Platinum Catalyzed Cascade Reaction of a Camphor Derivative: Diyne Cyclization, Ring Enlargement and C-H Bond Activation

Gabriele Wagner, Bjørn Pedersen, Rudolf Herrmann*

Institut für Organische Chemie und Biochemie der Technischen Universität München,
Lichtenbergstr. 4, D - 85747 Garching (Germany)

Cascade reactions allow the transformation of a set of functional groups in a one-pot procedure but involving many steps to a single final product. They therefore have a high degree of atom economy and may avoid the production of waste. We report here on a new type of catalytic cascade reaction involving five steps. A camphor-derived diyne containing two adamantane moieties is transformed by platinum(II) catalysis to a product containing an eight-membered ring annulated to two five-membered rings, thus resembling somewhat a hetero-atom substituted taxol skeleton. The structure of the final product was elucidated by NMR spectroscopy. The product is the only one obtained, and the turnover number is at least ten. Potential intermediates in this reaction are shown in the figure.

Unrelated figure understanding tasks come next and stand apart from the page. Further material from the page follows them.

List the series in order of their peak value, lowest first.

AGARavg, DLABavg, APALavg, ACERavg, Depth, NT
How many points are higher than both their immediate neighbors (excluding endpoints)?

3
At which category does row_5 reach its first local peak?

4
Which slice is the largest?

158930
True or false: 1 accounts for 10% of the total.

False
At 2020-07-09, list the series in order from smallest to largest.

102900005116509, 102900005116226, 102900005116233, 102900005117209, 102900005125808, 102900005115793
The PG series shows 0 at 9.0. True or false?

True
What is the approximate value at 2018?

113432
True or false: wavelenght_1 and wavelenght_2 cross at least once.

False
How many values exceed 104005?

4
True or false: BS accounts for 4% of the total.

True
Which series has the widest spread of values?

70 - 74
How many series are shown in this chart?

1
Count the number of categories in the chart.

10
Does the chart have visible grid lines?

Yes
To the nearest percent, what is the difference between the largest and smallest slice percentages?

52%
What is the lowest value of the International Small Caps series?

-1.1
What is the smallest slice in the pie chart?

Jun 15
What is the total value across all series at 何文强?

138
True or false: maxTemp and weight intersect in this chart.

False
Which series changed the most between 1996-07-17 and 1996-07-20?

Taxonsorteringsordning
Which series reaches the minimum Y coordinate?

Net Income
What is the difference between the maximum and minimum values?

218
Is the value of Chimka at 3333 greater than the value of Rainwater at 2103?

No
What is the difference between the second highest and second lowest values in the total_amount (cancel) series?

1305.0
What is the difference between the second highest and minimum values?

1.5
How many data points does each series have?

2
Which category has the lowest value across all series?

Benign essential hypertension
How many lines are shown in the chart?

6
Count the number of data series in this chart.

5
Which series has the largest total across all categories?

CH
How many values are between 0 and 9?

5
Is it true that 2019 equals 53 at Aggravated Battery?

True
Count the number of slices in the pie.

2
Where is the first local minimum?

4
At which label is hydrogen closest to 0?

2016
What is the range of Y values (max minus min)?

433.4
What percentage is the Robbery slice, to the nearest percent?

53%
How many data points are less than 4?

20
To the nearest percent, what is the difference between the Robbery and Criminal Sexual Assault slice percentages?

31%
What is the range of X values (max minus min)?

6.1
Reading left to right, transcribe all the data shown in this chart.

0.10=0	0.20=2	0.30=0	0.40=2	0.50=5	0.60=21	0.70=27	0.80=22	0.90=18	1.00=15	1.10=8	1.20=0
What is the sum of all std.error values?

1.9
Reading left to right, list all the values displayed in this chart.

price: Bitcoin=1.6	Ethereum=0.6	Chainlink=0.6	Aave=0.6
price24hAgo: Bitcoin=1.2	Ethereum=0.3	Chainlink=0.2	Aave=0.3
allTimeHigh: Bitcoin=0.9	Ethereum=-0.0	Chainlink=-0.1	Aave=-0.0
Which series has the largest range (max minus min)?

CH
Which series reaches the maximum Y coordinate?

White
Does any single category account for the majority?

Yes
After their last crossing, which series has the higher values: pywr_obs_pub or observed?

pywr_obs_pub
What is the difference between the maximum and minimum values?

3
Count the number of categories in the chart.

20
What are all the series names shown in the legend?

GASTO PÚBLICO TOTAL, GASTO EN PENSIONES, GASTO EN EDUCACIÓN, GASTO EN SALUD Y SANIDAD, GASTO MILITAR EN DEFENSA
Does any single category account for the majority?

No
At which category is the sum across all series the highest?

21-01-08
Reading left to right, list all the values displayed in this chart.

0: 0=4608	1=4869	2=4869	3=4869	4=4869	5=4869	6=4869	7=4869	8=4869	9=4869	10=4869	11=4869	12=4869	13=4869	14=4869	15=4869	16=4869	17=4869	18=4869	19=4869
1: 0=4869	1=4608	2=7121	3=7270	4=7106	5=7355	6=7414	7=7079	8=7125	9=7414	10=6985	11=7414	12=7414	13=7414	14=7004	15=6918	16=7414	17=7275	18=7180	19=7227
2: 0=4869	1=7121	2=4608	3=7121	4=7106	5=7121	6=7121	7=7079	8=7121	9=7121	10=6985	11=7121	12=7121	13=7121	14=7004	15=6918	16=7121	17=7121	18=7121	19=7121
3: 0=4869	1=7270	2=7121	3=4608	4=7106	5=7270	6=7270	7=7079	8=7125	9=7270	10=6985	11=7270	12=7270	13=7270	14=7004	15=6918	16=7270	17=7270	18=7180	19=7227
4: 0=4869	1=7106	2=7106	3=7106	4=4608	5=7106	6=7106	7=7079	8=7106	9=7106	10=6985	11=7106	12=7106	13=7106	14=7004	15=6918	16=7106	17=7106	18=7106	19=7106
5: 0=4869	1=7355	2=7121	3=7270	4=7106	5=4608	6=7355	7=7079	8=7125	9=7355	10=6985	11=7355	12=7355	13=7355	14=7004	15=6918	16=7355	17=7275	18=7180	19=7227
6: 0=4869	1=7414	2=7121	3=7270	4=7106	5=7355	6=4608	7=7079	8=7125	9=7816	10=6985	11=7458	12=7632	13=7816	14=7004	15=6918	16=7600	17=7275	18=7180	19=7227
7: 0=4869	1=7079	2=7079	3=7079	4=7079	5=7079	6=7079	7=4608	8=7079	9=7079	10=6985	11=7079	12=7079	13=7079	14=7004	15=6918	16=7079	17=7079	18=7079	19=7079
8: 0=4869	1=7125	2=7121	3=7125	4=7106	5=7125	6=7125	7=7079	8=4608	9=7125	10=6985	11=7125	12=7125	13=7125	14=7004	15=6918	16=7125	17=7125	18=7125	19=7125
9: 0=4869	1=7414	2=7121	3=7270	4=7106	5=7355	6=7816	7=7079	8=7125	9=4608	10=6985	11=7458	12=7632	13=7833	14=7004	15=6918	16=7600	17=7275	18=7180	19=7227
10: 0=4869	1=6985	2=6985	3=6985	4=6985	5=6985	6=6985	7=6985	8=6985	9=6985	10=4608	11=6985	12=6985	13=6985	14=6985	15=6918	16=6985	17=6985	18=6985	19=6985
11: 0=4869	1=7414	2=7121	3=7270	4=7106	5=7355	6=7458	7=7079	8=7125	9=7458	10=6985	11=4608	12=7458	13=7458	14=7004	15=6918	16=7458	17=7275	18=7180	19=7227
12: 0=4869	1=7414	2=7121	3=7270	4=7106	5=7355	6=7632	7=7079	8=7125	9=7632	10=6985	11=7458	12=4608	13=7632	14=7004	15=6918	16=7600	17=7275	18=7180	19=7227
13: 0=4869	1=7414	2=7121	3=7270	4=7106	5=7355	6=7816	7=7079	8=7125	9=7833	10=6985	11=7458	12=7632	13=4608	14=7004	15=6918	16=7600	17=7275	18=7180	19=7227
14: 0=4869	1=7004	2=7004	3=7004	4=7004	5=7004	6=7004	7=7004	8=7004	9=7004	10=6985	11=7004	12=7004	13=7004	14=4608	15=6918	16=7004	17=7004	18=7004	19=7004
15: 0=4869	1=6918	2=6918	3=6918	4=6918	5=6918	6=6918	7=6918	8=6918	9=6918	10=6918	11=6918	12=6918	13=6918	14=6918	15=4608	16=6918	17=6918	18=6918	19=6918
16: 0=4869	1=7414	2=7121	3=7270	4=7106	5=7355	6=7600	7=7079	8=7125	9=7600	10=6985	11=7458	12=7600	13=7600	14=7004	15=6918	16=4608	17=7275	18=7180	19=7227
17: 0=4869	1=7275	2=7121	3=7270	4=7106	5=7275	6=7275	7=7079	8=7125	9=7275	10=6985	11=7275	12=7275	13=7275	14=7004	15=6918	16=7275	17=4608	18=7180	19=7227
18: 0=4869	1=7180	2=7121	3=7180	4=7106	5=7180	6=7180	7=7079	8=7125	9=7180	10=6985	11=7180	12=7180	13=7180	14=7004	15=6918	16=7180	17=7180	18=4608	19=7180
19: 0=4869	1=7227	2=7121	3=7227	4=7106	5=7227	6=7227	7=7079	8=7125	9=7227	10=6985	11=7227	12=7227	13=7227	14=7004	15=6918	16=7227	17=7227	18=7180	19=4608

Platinum coordinates to the oxygen atom of the hydroxyl group, thus liberating a proton. The proton attacks a carbon atom of the alpha triple bond and initiates a cationic cyclization reaction which annulates a five-membered all-carbon ring to the camphor skeleton. An additional sulfur-containing five-membered ring might be attached to the one containing the sulfonamide group, leading to a sulfur-stabilized carbocation. We have found such stabilized cations as intermediates in several other diyne cyclization reactions. In the case of the compound with phenyl instead of adamantyl groups, platinum then leaves the oxygen, leading to C-C bond cleavage and ring enlargement to an eight-membered ring, coupled with reduction of sulphur to the sulfinamide stage. However, with the adamantane groups, platinum induces a C-H bond activation of a methylene group of the adamantane moiety, followed by an additional C-C bond formation. The result is the annulation of a further five-membered ring to the polycyclic skeleton. Thus, a cascade of five steps is induced by the platinum catalyst. Semiempirical calculations (AM1, PM3) on the starting material and several conceivable products show that the ring closure of the diynes of the above type leads to a lower heat of formation, with a difference of at least 50 kcal/mol, which means that the formation of the final product is strongly favoured thermodynamically.